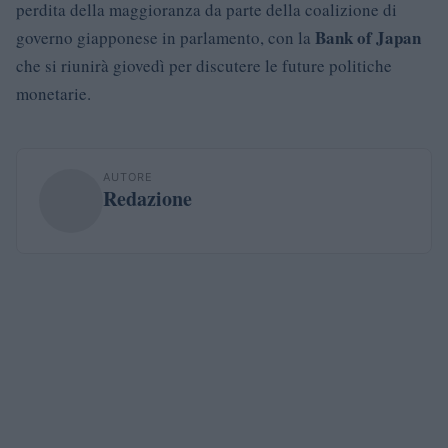
perdita della maggioranza da parte della coalizione di
Bank of Japan
governo giapponese in parlamento, con la
che si riunirà giovedì per discutere le future politiche
monetarie.
AUTORE
Redazione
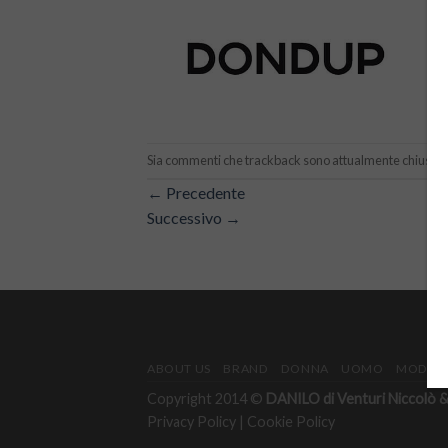
Sia commenti che trackback sono attualmente chiusi.
←
Precedente
Successivo
→
ABOUT US
BRAND
DONNA
UOMO
MODULO
Copyright 2014 ©
DANILO di Venturi Niccolò & 
Privacy Policy
|
Cookie Policy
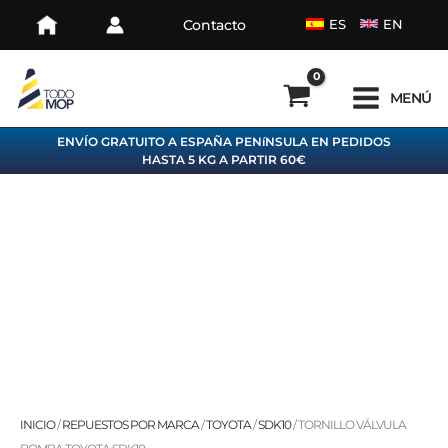
Ir
Contacto
ES
EN
al
contenido
MENÚ
ENVÍO GRATUITO A ESPAÑA PENíNSULA EN PEDIDOS
HASTA 5 KG A PARTIR 60€
TORNILLO
INICIO
/
REPUESTOS POR MARCA
/
TOYOTA
/
SDK10
/ TORNILLO VÁLVULA
VÁLVULA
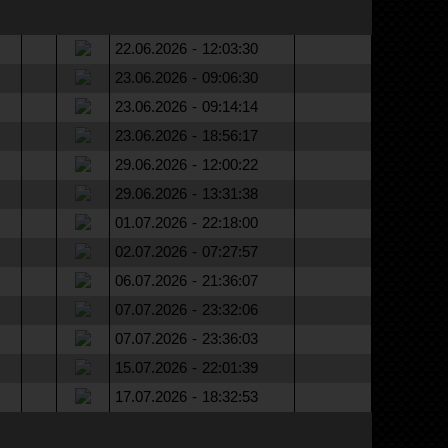
22.06.2026 - 12:03:30
23.06.2026 - 09:06:30
23.06.2026 - 09:14:14
23.06.2026 - 18:56:17
29.06.2026 - 12:00:22
29.06.2026 - 13:31:38
01.07.2026 - 22:18:00
02.07.2026 - 07:27:57
06.07.2026 - 21:36:07
07.07.2026 - 23:32:06
07.07.2026 - 23:36:03
15.07.2026 - 22:01:39
17.07.2026 - 18:32:53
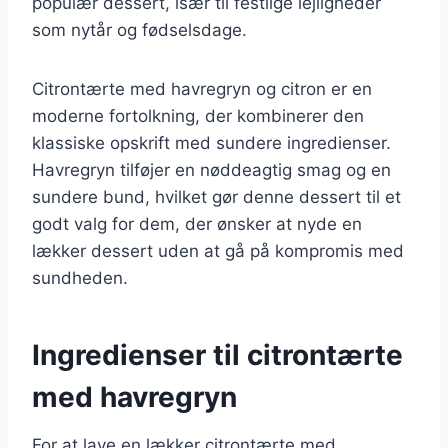
populær dessert, især til festlige lejligheder
som nytår og fødselsdage.
Citrontærte med havregryn og citron er en
moderne fortolkning, der kombinerer den
klassiske opskrift med sundere ingredienser.
Havregryn tilføjer en nøddeagtig smag og en
sundere bund, hvilket gør denne dessert til et
godt valg for dem, der ønsker at nyde en
lækker dessert uden at gå på kompromis med
sundheden.
Ingredienser til citrontærte
med havregryn
For at lave en lækker citrontærte med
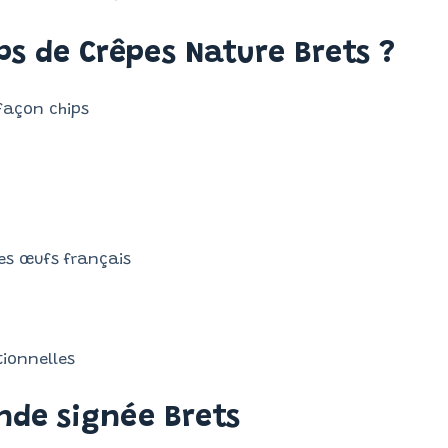
ips de Crêpes Nature Brets ?
façon chips
des œufs français
tionnelles
nde signée Brets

•••

Your task
Output the records above exactly as written, but leave out the pictures.

Solution for this task
perdita della maggioranza da parte della coalizione di
Bank of Japan
governo giapponese in parlamento, con la
che si riunirà giovedì per discutere le future politiche
monetarie.
AUTORE
Redazione
Sia commenti che trackback sono attualmente chiusi.
←
Precedente
Successivo
→
ABOUT US
BRAND
DONNA
UOMO
MODULO
Copyright 2014 ©
DANILO di Venturi Niccolò & 
Privacy Policy
|
Cookie Policy
Ir
Contacto
ES
EN
al
contenido
MENÚ
ENVÍO GRATUITO A ESPAÑA PENíNSULA EN PEDIDOS
HASTA 5 KG A PARTIR 60€
TORNILLO
INICIO
/
REPUESTOS POR MARCA
/
TOYOTA
/
SDK10
/ TORNILLO VÁLVULA
VÁLVULA
22.06.2026 - 12:03:30
23.06.2026 - 09:06:30
23.06.2026 - 09:14:14
23.06.2026 - 18:56:17
29.06.2026 - 12:00:22
29.06.2026 - 13:31:38
01.07.2026 - 22:18:00
02.07.2026 - 07:27:57
06.07.2026 - 21:36:07
07.07.2026 - 23:32:06
07.07.2026 - 23:36:03
15.07.2026 - 22:01:39
17.07.2026 - 18:32:53
populær dessert, især til festlige lejligheder
som nytår og fødselsdage.
Citrontærte med havregryn og citron er en
moderne fortolkning, der kombinerer den
klassiske opskrift med sundere ingredienser.
Havregryn tilføjer en nøddeagtig smag og en
sundere bund, hvilket gør denne dessert til et
godt valg for dem, der ønsker at nyde en
lækker dessert uden at gå på kompromis med
sundheden.
Ingredienser til citrontærte
med havregryn
For at lave en lækker citrontærte med
ips de Crêpes Nature Brets ?
façon chips
des œufs français
tionnelles
nde signée Brets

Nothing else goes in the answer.